• _Document text_
:::::

Sunday, June 29, 2014

"Sunday" haiku

Not my normal style, but I have been playing with the haiku form lately, just for fun.


©2014 William L. Steen

Storytime Sunday #6: The Parable of the Dying Chick

Parable of the Dying Chick

I own a flock of hens; eight to be exact. I don’t particularly like chickens, but I keep a few because like me they are scavengers. Along with their normal feed, they will gladly consume any leftovers I don’t claim first. Unlike me, they produce more than belly fat from those leftovers, so we enjoy a few fresh eggs.
Our children are all “city kids”, but a bit of residual agriculture runs through the veins of my wife and I. For all my many moves, I grew up mostly on or around farms in northeastern Washington State. My wife was raised on a small farm in southern Idaho, where her dad also worked as a state potato inspector.
The other day, I stopped by the local feed store to pick up a bag of chicken feed. My wife and 18 year old ‘citified’ daughter were with me at the time. It was spring, so as we entered the store it was alive with the peeping of baby chicks. While my wife was off checking on some items for one of her projects, my daughter and I wandered through the aisles looking at all the varieties of chicks on display.
As we were looking at the chicks, I pointed to one and said, “That one is dying.”
“Oooohh!” was my daughter’s sympathetic response. “Why is it dying?”
My intent was to supplement her urban education. I explained how fragile baby chicks were and how high the mortality rate could be; especially if they were not cared for carefully. I pointed out how the chick sat stationary against the side of the box. I told her it had either become sick, or more likely, injured during transport. Now it did not have the ability to fend off its fellows who were walking on it and curiously pecking at it. I wanted her to understand that the “Circle of Life” is more than a Disney song by Elton John and Tim Rice.
I don’t know why I expected to give this daughter any agricultural insight, when I had so completely failed with all her siblings. When we bought our house in a somewhat remote area of the city nearly 30 years ago, our nearest neighbors had a variety of farm fowl as well as a few rabbits and goats. I thought raising a few chickens and rabbits was a great way to supply some meat and eggs; supplementing my meager income.
I set to work building the needed chicken coop and rabbit hutches. We acquired the necessary livestock. I had heeded the call of the soil. I was excited to be a farmer again. I wanted my children to be excited too. I encouraged them to wander in and out of the animal pens like I had done as a child on the farm. They did. Of course after about a week, all the critters had names and were pets. Rabbits and chickens were carried around like dolls. When the children learned that I intended to kill and eat their pets, they were all appalled. They were never going to eat Fluffy, Pecky, or Trouble.
As you may have already guessed, no sharp blade has ever touched an animal on our place. Even worse, most of the beasts live well past their “sell by” dates. They enjoy a long life; very long life; extremely long life, where they eat me out of house and home and (aside from an occasional egg) never produce as single edible thing.

After looking at the assorted baby chicks, I bought my feed and carried it to the car. I deposited the sack on the back seat. When I turned, my wife and daughter were walking purposefully back into the store.

:::::

• _Recorded data_
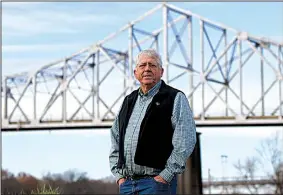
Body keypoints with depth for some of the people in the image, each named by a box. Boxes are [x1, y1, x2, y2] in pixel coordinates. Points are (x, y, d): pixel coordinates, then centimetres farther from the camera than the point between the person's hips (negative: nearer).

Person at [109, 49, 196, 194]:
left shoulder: (175, 98, 1)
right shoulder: (129, 101, 20)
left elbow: (185, 141, -10)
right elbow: (115, 141, 22)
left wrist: (165, 176, -14)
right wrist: (119, 175, 9)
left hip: (157, 182, -6)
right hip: (126, 183, 6)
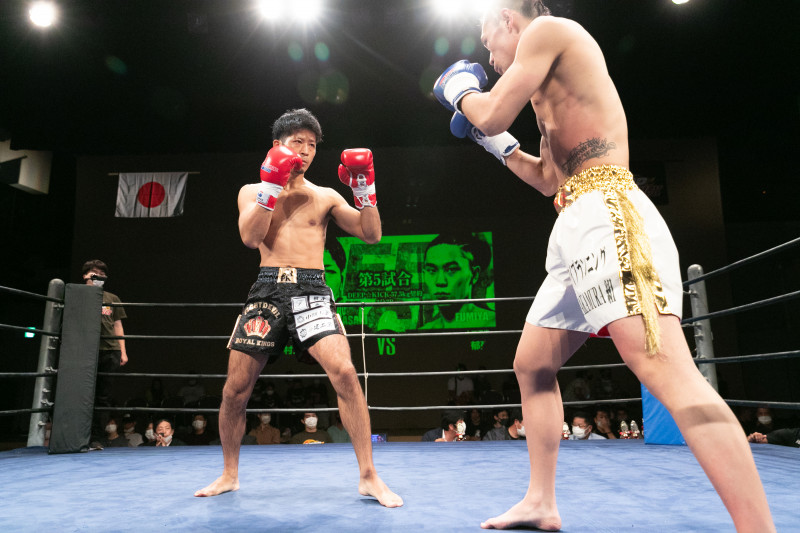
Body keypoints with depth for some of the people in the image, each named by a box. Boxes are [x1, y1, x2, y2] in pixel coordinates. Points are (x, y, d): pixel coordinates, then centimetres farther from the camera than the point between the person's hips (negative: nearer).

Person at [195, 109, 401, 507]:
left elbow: (371, 235, 7)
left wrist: (364, 188, -5)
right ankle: (229, 474, 26)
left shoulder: (325, 196, 14)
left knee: (344, 373, -21)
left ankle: (368, 476, -9)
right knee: (235, 387, 2)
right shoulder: (253, 191, 15)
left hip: (311, 291, -1)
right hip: (268, 289, 1)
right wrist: (272, 185, -9)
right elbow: (250, 237, -4)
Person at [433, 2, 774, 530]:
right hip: (577, 229, 10)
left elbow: (493, 114, -5)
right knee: (532, 365, 13)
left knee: (666, 370, -22)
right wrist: (497, 144, 33)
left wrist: (459, 90, 16)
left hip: (608, 215, -10)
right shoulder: (551, 91, 29)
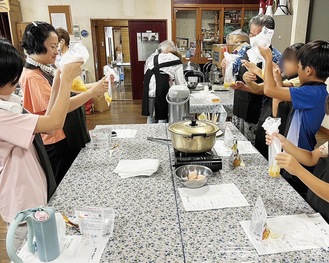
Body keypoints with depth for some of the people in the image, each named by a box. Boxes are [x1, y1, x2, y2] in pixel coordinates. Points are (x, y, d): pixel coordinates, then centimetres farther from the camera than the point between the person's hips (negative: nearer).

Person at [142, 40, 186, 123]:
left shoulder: (151, 58, 19)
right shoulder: (175, 60, 7)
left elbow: (145, 73, 16)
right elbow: (180, 81, 8)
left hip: (148, 90, 4)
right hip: (162, 91, -4)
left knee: (150, 117, 16)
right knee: (162, 118, 6)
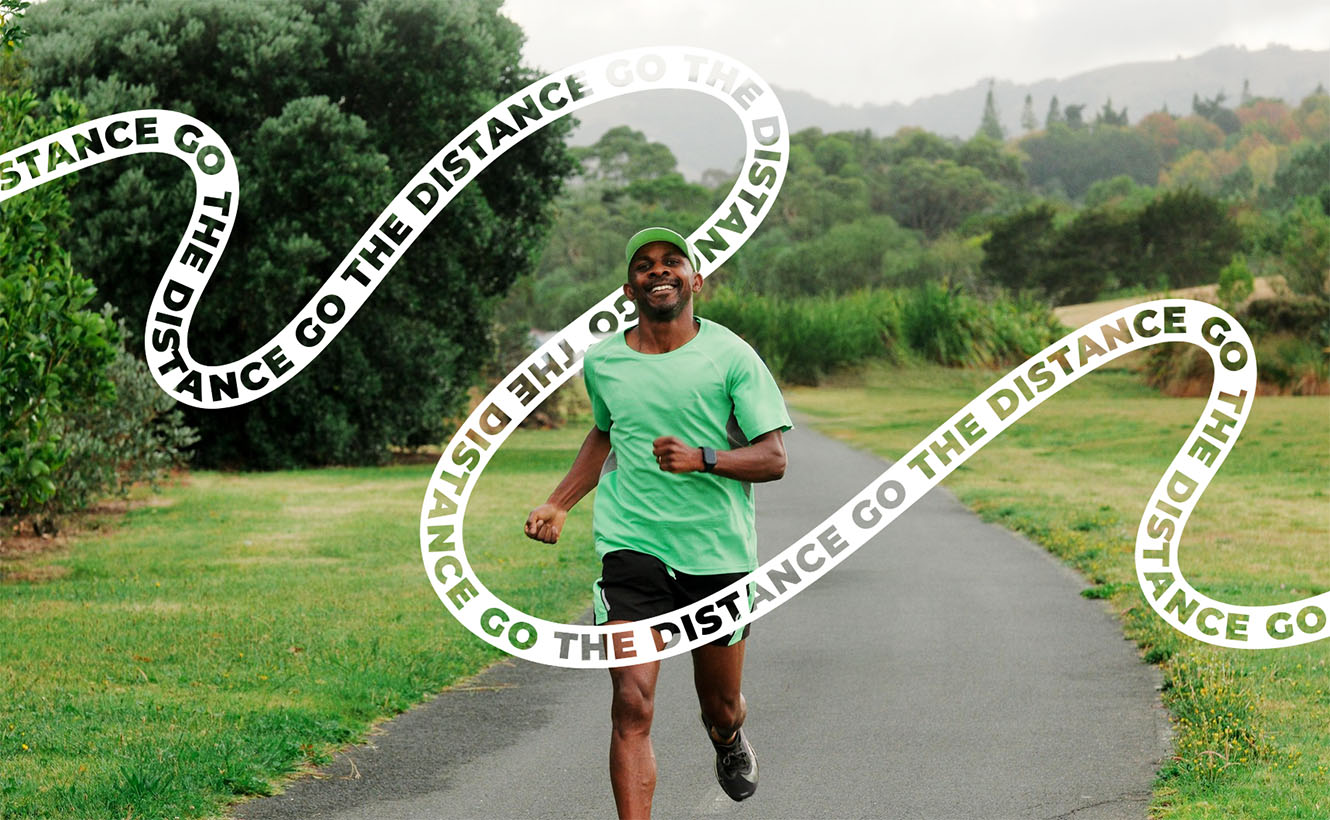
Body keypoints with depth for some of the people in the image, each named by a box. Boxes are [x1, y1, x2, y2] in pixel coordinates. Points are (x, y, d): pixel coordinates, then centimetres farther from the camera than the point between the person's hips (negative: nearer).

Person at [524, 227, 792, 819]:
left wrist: (702, 459, -24)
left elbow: (773, 458, -7)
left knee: (720, 705, 15)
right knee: (632, 703, -16)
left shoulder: (731, 356, -5)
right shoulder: (602, 362, 5)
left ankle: (729, 739, 53)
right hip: (631, 547, 1)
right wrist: (559, 504, 17)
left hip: (719, 551, -1)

:::::

• _What is needed_
Could you continue the parable of the dying chick, picking up right after its final sentence about the wife and daughter walking back into the feed store?

• _Response to this task_
“Where are you going?” I asked (as if I didn’t already know.)
“We’re going to buy that baby chick!” was my daughter’s response. “I’m not going to leave it to die where it is being picked on. If it dies it is at least going to be loved.”
So that is how we got into the business of providing hospice for a baby chick. I went back into the store with them, fished the pathetic little critter out of the flock, and placed it into the provided transport container.
At the check out, the clerk looked in the container to determine the breed. Noticing something was wrong, she asked with concern, “Is this one okay?”
“No!” was my daughter’s terse reply, “That is why I am buying it.”
I’m sure that answer confused the poor clerk because she spent the next couple of minutes explaining the return policy. If any of the chicks expired within the first 24 hours, the store would happily provide a replacement free of charge.
At home the baby chick was provided with a warm light, a cozy nest, food, water, and lots and lots of attention. Over the next few hours I thought I noticed some significant improvement, but predictably the next morning it was dead.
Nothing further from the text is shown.